Anfälligkeit für nationalistische Parolen
Die österreichische Sozialdemokratie hatte nie wirklich einen Weg gefunden, wie mit der Anfälligkeit für nationalistische Parolen umzugehen wäre. Noch vor 1914 spaltete sich die Sozialdemokratische Arbeiterpartei Victor Adlers in eine tschechische und eine deutschösterreichische Partei. Und schon vor 1938 war deutlich, wie sehr es der NSDAP gelungen war, gerade auch ehemalige Sozialdemokraten zu vereinnahmen.

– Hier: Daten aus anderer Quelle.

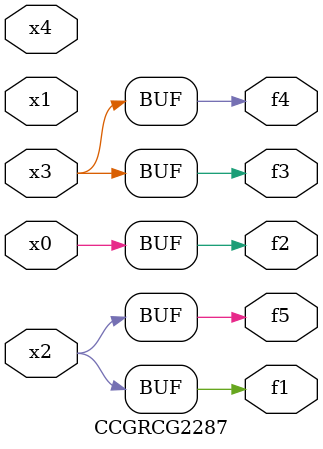
<source format=v>
module CCGRCG2287(
	input x0, x1, x2, x3, x4,
	output f1, f2, f3, f4, f5
);
	assign f1 = x2;
	assign f2 = x0;
	assign f3 = x3;
	assign f4 = x3;
	assign f5 = x2;
endmodule

</source>
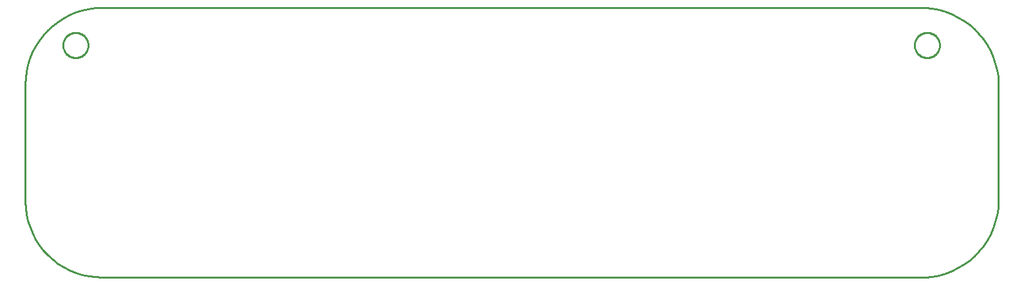
<source format=gbr>
G04 EAGLE Gerber RS-274X export*
G75*
%MOMM*%
%FSLAX34Y34*%
%LPD*%
%IN*%
%IPPOS*%
%AMOC8*
5,1,8,0,0,1.08239X$1,22.5*%
G01*
%ADD10C,0.254000*%


D10*
X0Y100000D02*
X404Y91263D01*
X1568Y82594D01*
X3484Y74060D01*
X6135Y65725D01*
X9503Y57653D01*
X13562Y49905D01*
X18281Y42540D01*
X23624Y35615D01*
X29549Y29182D01*
X36013Y23289D01*
X42966Y17983D01*
X50355Y13302D01*
X58124Y9284D01*
X66213Y5958D01*
X74562Y3349D01*
X83106Y1478D01*
X91781Y359D01*
X100520Y0D01*
X1175080Y0D01*
X1184027Y169D01*
X1192924Y1117D01*
X1201706Y2837D01*
X1210304Y5315D01*
X1218653Y8534D01*
X1226690Y12468D01*
X1234354Y17087D01*
X1241586Y22357D01*
X1248331Y28237D01*
X1254538Y34683D01*
X1260159Y41645D01*
X1265152Y49070D01*
X1269479Y56903D01*
X1273107Y65082D01*
X1276009Y73547D01*
X1278161Y82233D01*
X1279548Y91073D01*
X1280160Y100000D01*
X1280160Y255690D01*
X1279545Y264613D01*
X1278154Y273449D01*
X1275999Y282130D01*
X1273095Y290589D01*
X1269465Y298764D01*
X1265136Y306591D01*
X1260141Y314011D01*
X1254519Y320968D01*
X1248312Y327408D01*
X1241567Y333282D01*
X1234336Y338547D01*
X1226674Y343161D01*
X1218638Y347090D01*
X1210291Y350303D01*
X1201696Y352777D01*
X1192917Y354492D01*
X1184023Y355435D01*
X1175080Y355600D01*
X100520Y355600D01*
X91732Y355187D01*
X83013Y354011D01*
X74429Y352078D01*
X66047Y349405D01*
X57930Y346012D01*
X50139Y341924D01*
X42735Y337172D01*
X35772Y331793D01*
X29305Y325828D01*
X23382Y319322D01*
X18049Y312325D01*
X13346Y304889D01*
X9309Y297072D01*
X5969Y288933D01*
X3351Y280533D01*
X1475Y271937D01*
X355Y263211D01*
X0Y254420D01*
X0Y100000D01*
X82550Y305530D02*
X82479Y304451D01*
X82338Y303379D01*
X82127Y302319D01*
X81848Y301275D01*
X81500Y300251D01*
X81086Y299253D01*
X80608Y298283D01*
X80068Y297347D01*
X79467Y296448D01*
X78809Y295591D01*
X78097Y294778D01*
X77332Y294014D01*
X76519Y293301D01*
X75662Y292643D01*
X74763Y292042D01*
X73827Y291502D01*
X72857Y291024D01*
X71859Y290610D01*
X70835Y290262D01*
X69791Y289983D01*
X68731Y289772D01*
X67659Y289631D01*
X66580Y289560D01*
X65500Y289560D01*
X64421Y289631D01*
X63349Y289772D01*
X62289Y289983D01*
X61245Y290262D01*
X60221Y290610D01*
X59223Y291024D01*
X58253Y291502D01*
X57317Y292042D01*
X56418Y292643D01*
X55561Y293301D01*
X54748Y294014D01*
X53984Y294778D01*
X53271Y295591D01*
X52613Y296448D01*
X52012Y297347D01*
X51472Y298283D01*
X50994Y299253D01*
X50580Y300251D01*
X50232Y301275D01*
X49953Y302319D01*
X49742Y303379D01*
X49601Y304451D01*
X49530Y305530D01*
X49530Y306610D01*
X49601Y307689D01*
X49742Y308761D01*
X49953Y309821D01*
X50232Y310865D01*
X50580Y311889D01*
X50994Y312887D01*
X51472Y313857D01*
X52012Y314793D01*
X52613Y315692D01*
X53271Y316549D01*
X53984Y317362D01*
X54748Y318127D01*
X55561Y318839D01*
X56418Y319497D01*
X57317Y320098D01*
X58253Y320638D01*
X59223Y321116D01*
X60221Y321530D01*
X61245Y321878D01*
X62289Y322157D01*
X63349Y322368D01*
X64421Y322509D01*
X65500Y322580D01*
X66580Y322580D01*
X67659Y322509D01*
X68731Y322368D01*
X69791Y322157D01*
X70835Y321878D01*
X71859Y321530D01*
X72857Y321116D01*
X73827Y320638D01*
X74763Y320098D01*
X75662Y319497D01*
X76519Y318839D01*
X77332Y318127D01*
X78097Y317362D01*
X78809Y316549D01*
X79467Y315692D01*
X80068Y314793D01*
X80608Y313857D01*
X81086Y312887D01*
X81500Y311889D01*
X81848Y310865D01*
X82127Y309821D01*
X82338Y308761D01*
X82479Y307689D01*
X82550Y306610D01*
X82550Y305530D01*
X1202690Y305530D02*
X1202619Y304451D01*
X1202478Y303379D01*
X1202267Y302319D01*
X1201988Y301275D01*
X1201640Y300251D01*
X1201226Y299253D01*
X1200748Y298283D01*
X1200208Y297347D01*
X1199607Y296448D01*
X1198949Y295591D01*
X1198237Y294778D01*
X1197472Y294014D01*
X1196659Y293301D01*
X1195802Y292643D01*
X1194903Y292042D01*
X1193967Y291502D01*
X1192997Y291024D01*
X1191999Y290610D01*
X1190975Y290262D01*
X1189931Y289983D01*
X1188871Y289772D01*
X1187799Y289631D01*
X1186720Y289560D01*
X1185640Y289560D01*
X1184561Y289631D01*
X1183489Y289772D01*
X1182429Y289983D01*
X1181385Y290262D01*
X1180361Y290610D01*
X1179363Y291024D01*
X1178393Y291502D01*
X1177457Y292042D01*
X1176558Y292643D01*
X1175701Y293301D01*
X1174888Y294014D01*
X1174124Y294778D01*
X1173411Y295591D01*
X1172753Y296448D01*
X1172152Y297347D01*
X1171612Y298283D01*
X1171134Y299253D01*
X1170720Y300251D01*
X1170372Y301275D01*
X1170093Y302319D01*
X1169882Y303379D01*
X1169741Y304451D01*
X1169670Y305530D01*
X1169670Y306610D01*
X1169741Y307689D01*
X1169882Y308761D01*
X1170093Y309821D01*
X1170372Y310865D01*
X1170720Y311889D01*
X1171134Y312887D01*
X1171612Y313857D01*
X1172152Y314793D01*
X1172753Y315692D01*
X1173411Y316549D01*
X1174124Y317362D01*
X1174888Y318127D01*
X1175701Y318839D01*
X1176558Y319497D01*
X1177457Y320098D01*
X1178393Y320638D01*
X1179363Y321116D01*
X1180361Y321530D01*
X1181385Y321878D01*
X1182429Y322157D01*
X1183489Y322368D01*
X1184561Y322509D01*
X1185640Y322580D01*
X1186720Y322580D01*
X1187799Y322509D01*
X1188871Y322368D01*
X1189931Y322157D01*
X1190975Y321878D01*
X1191999Y321530D01*
X1192997Y321116D01*
X1193967Y320638D01*
X1194903Y320098D01*
X1195802Y319497D01*
X1196659Y318839D01*
X1197472Y318127D01*
X1198237Y317362D01*
X1198949Y316549D01*
X1199607Y315692D01*
X1200208Y314793D01*
X1200748Y313857D01*
X1201226Y312887D01*
X1201640Y311889D01*
X1201988Y310865D01*
X1202267Y309821D01*
X1202478Y308761D01*
X1202619Y307689D01*
X1202690Y306610D01*
X1202690Y305530D01*
M02*

</source>
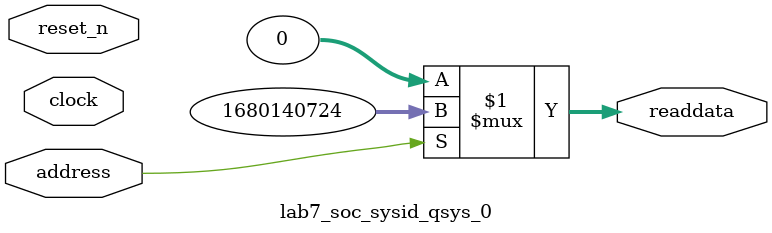
<source format=v>



// synthesis translate_off
`timescale 1ns / 1ps
// synthesis translate_on

// turn off superfluous verilog processor warnings 
// altera message_level Level1 
// altera message_off 10034 10035 10036 10037 10230 10240 10030 

module lab7_soc_sysid_qsys_0 (
               // inputs:
                address,
                clock,
                reset_n,

               // outputs:
                readdata
             )
;

  output  [ 31: 0] readdata;
  input            address;
  input            clock;
  input            reset_n;

  wire    [ 31: 0] readdata;
  //control_slave, which is an e_avalon_slave
  assign readdata = address ? 1680140724 : 0;

endmodule



</source>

Die SPÖ und die Labour Party wie auch die anderen Parteien der Sozialdemokratie haben Probleme, den Kampfruf „Hoch die internationale Solidarität“ in Alltagspolitik umzusetzen. Jeremy Corbyn gelang es nicht, den europa- und fremdenfeindlichen Parolen Boris Johnsons ein klares Contra entgegenzusetzen. Für Sozialdemokraten ist es offenbar leichter, internationale Solidarität bei Gedenkfeiern für Che Guevara zu deklarieren als eine solidarische, europäisch abgestimmte Flüchtlings- und Zuwanderungspolitik zu formulieren.
Die SPÖ hat – auf der Grundlage der heute gegebenen gesellschaftlichen Verhältnisse – keine Chance, in absehbarer Zukunft die lichten Höhen der Kreisky-Zeit zu erklimmen. Die Zeiten, die sind eben andere. Die Partei könnte sich aber eine langfristige Strategie erarbeiten, jenseits von Nostalgie und Wunschdenken. Und eine solche Strategie kann wohl nur bedeuten, aus der nationalen Sackgasse herauszufinden – zu einer transnationalen (und das heißt zunächst gesamteuropäischen) Perspektive.